The clock was ticking, my time with Miguel was almost up. I started to become anxious about leaving him. I told him so. He kissed me gently and said, “then minha Belle, come back to me here, we will take a graduate program together.” I had no plans to get a Master’s Degree. Before meeting Miguel I only wanted to graduate then get a job. I had never discussed with my parents or advisers about staying on in Scotland. But the seed was planted, I needed to stay somehow. I was in love and the idea of leaving Him felt as painful as his belt on my bottom but my visa was going to expire in September if I didn’t enroll. We decided I would go home as planned, then try to get an extension on my grant from a graduate school in USA then come back as soon as possible.
I went home in May my heart heavy feeling the loss of Miguel as if I was in a desert without an oasis. I went to my graduation in June, feeling lonely and abandoned. The tears didn’t stop pouring from me. My family knew I must go back, they knew what the loss of Him was doing to me. They knew that if I stayed at home I would break and crumble. They knew He was my One. The One. After questioning me about my motivations, they understood, they knew I would make the right choices. They trusted me as always and supported my decision to go back to Him.
With my parents’ blessings, I searched for a Graduate program and a grant to go back to Scotland as desperately as one would look for a sip of water in the Sahara. I was always an excellent student and my professors liked me. I was given high recommendations and my test scores were exemplary. I had what was needed, and mostly I was motivated. All who interviewed me, thought I was motivated by my love for my art, for my passion for design, my desire to reside again in the beautiful Arts and Crafts Style of Glasgow to study furniture and history.
They didn’t know it was my need for Miguel's hand on my flesh, my desperation for his kiss on my lips, the wanton lust for his body in mine which motivated me.
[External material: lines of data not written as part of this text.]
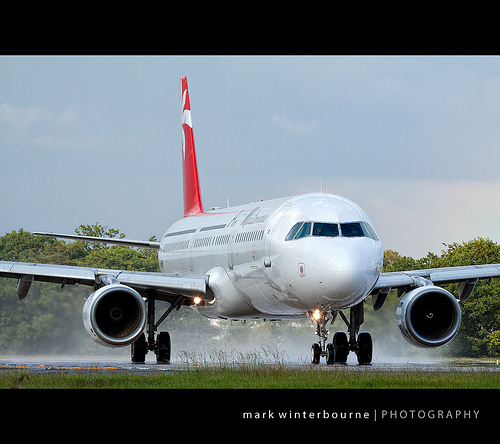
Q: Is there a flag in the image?
A: No, there are no flags.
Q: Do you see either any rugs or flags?
A: No, there are no flags or rugs.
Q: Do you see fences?
A: No, there are no fences.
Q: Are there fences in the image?
A: No, there are no fences.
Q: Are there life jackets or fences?
A: No, there are no fences or life jackets.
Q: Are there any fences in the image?
A: No, there are no fences.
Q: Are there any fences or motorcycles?
A: No, there are no fences or motorcycles.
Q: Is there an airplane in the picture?
A: Yes, there is an airplane.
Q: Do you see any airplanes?
A: Yes, there is an airplane.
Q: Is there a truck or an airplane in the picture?
A: Yes, there is an airplane.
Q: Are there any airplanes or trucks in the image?
A: Yes, there is an airplane.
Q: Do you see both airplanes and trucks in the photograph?
A: No, there is an airplane but no trucks.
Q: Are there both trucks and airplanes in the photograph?
A: No, there is an airplane but no trucks.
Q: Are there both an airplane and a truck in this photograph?
A: No, there is an airplane but no trucks.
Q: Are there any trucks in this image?
A: No, there are no trucks.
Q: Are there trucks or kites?
A: No, there are no trucks or kites.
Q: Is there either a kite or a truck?
A: No, there are no trucks or kites.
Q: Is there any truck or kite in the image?
A: No, there are no trucks or kites.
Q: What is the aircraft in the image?
A: The aircraft is an airplane.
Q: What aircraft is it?
A: The aircraft is an airplane.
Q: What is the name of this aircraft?
A: This is an airplane.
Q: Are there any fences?
A: No, there are no fences.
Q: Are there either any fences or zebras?
A: No, there are no fences or zebras.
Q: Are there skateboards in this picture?
A: No, there are no skateboards.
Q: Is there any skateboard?
A: No, there are no skateboards.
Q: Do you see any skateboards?
A: No, there are no skateboards.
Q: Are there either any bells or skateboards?
A: No, there are no skateboards or bells.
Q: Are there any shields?
A: No, there are no shields.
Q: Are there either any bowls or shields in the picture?
A: No, there are no shields or bowls.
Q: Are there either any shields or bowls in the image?
A: No, there are no shields or bowls.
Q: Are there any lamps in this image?
A: No, there are no lamps.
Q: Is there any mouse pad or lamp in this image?
A: No, there are no lamps or mouse pads.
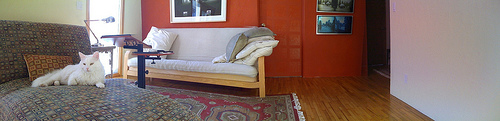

While answering mundane questions about my studies or my future plans, I had in my mind the thoughts of how I may please Miguel with a single finger or my lips on his cock tip. I was thinking of ways I could make His skin ripple with my touch or breath. I felt drawn to Him as a compass finds true north. He sent me missives daily in his neatly formed script, telling me how me misses me, misses my body and my touch. His words in English were misspelled and crossed out in neat lines, where he corrected his grammar. The words were always the same. “My love, my darling. Mine, come back to me soon.”